**Your task**
Go line by line through the entries below and copy those containing the string "ecGE".

Source data Start Marker

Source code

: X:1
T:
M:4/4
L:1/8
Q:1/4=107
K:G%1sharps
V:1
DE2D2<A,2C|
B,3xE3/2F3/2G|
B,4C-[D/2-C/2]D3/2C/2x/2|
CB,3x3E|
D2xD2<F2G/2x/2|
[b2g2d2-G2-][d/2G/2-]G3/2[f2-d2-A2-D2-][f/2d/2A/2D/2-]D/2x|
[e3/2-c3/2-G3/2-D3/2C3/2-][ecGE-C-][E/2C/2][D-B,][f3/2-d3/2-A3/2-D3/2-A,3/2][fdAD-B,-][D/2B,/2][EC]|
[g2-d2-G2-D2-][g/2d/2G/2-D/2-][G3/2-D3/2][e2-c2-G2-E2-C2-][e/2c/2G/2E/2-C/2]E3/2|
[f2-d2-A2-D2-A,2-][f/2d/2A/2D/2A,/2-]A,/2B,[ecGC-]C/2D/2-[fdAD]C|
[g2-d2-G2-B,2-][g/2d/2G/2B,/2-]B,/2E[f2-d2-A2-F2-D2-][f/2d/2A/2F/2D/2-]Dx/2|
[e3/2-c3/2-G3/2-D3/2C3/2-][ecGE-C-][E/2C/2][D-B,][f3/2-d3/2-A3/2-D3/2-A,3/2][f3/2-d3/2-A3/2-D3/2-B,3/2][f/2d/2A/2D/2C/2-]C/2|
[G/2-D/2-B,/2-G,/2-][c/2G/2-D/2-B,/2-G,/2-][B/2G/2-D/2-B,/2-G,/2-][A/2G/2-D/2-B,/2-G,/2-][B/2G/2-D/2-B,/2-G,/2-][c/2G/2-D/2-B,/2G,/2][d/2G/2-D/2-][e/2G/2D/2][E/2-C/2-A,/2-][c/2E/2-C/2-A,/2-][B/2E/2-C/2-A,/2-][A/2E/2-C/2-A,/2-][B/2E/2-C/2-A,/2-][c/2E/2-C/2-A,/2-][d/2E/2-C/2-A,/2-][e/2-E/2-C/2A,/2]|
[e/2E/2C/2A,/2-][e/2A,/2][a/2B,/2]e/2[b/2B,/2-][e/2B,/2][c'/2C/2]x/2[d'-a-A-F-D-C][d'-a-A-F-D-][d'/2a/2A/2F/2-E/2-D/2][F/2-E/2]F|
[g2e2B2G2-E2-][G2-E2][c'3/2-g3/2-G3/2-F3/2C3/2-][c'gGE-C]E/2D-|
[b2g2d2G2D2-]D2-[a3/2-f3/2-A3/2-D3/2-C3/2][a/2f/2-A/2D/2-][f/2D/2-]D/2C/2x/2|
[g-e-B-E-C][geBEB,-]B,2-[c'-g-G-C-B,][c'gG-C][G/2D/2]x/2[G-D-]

Source data End Marker

**Answer area**
[e3/2-c3/2-G3/2-D3/2C3/2-][ecGE-C-][E/2C/2][D-B,][f3/2-d3/2-A3/2-D3/2-A,3/2][fdAD-B,-][D/2B,/2][EC]|
[e3/2-c3/2-G3/2-D3/2C3/2-][ecGE-C-][E/2C/2][D-B,][f3/2-d3/2-A3/2-D3/2-A,3/2][f3/2-d3/2-A3/2-D3/2-B,3/2][f/2d/2A/2D/2C/2-]C/2|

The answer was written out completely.